Secretory IgA, found only in breast milk, helps prevent allergic reactions to food by providing a layer of protection to a baby’s intestinal tract. Without this shield, inflammation can occur and undigested proteins can leak out from the walls of the intestine, cross the gut and cause an allergic reaction.
5. Protects babies from certain diseases in adulthood
If you think breast milk only benefits babies during the neonatal period, think again. The protective effect of breast milk is not only present during the breastfeeding stage, but persists beyond childhood.
Studies have shown that the transfer of human milk antibodies and other immunologic substances during breastfeeding protects one from contracting childhood cancers.
This explains why children fed mother’s milk for more than six months are less likely to develop acute childhood leukaemia and lymphoma compared to those fed formula milk.
Breastfeeding is also shown to reduce the incidence of type 2 diabetes, cardiovascular disease and inflammatory diseases later in life.
6. Helps prevent childhood obesity
Evidence suggests breastfeeding may also slash the risk of contracting non-communicable diseases later in life including offer protection against a child becoming overweight or developing childhood obesity.

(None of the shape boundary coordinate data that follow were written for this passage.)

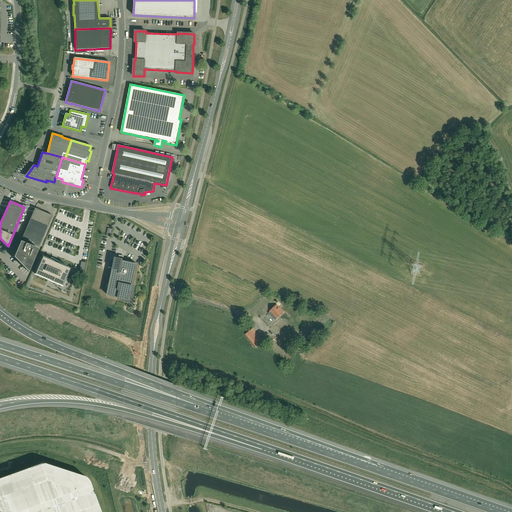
[(36,208),(35,208),(22,239),(39,246),(52,216),(51,215),(51,216),(35,209),(36,208)]
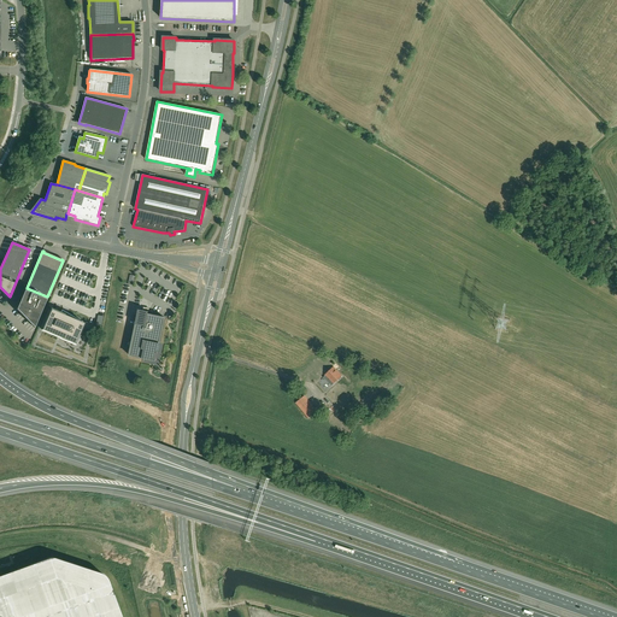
[(24,291),(17,310),(34,328),(46,300),(24,291)]
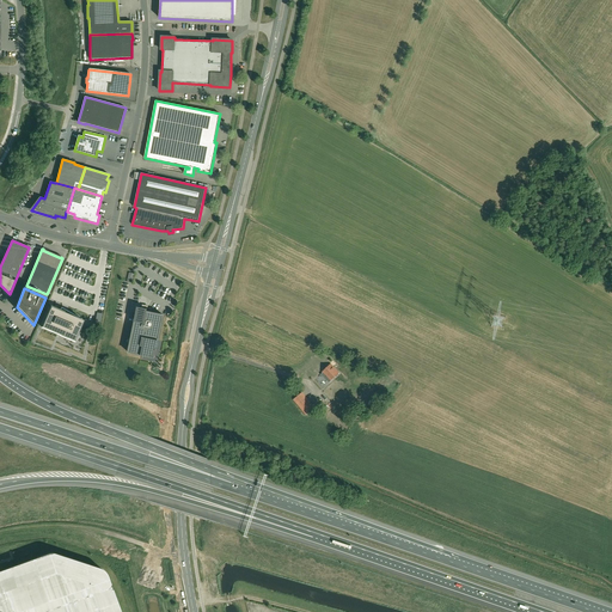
[(150,359),(151,357),(154,359),(157,349),(157,350),(159,341),(158,341),(164,316),(146,312),(147,306),(142,305),(142,308),(138,308),(128,353),(141,355),(141,356),(150,359)]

It has been proposed that exclusive breastfeeding precludes inappropriate complementary feeding practices that could lead to unhealthy weight gain.
The higher protein and total energy content in formula milk is also thought to lead to increased body weight during the neonatal period which may contribute to obesity later in life.
7. It’s free
Instead of spending a tidy fortune on formula milk, why not feed babies this natural, highly nutritious milk that is completely free of charge?
For a baby, breast milk is invariably the best. Besides allowing for mothers to bond better with them, it helps a mother’s uterus contract and ceases after-delivery bleeding more quickly. Breastfeeding also reduces the risk of breast and ovarian cancer in women. All the more reason why mothers-to-be should breastfeed their babies rather than rely on formula milk for their nourishment during the crucial early stages of life.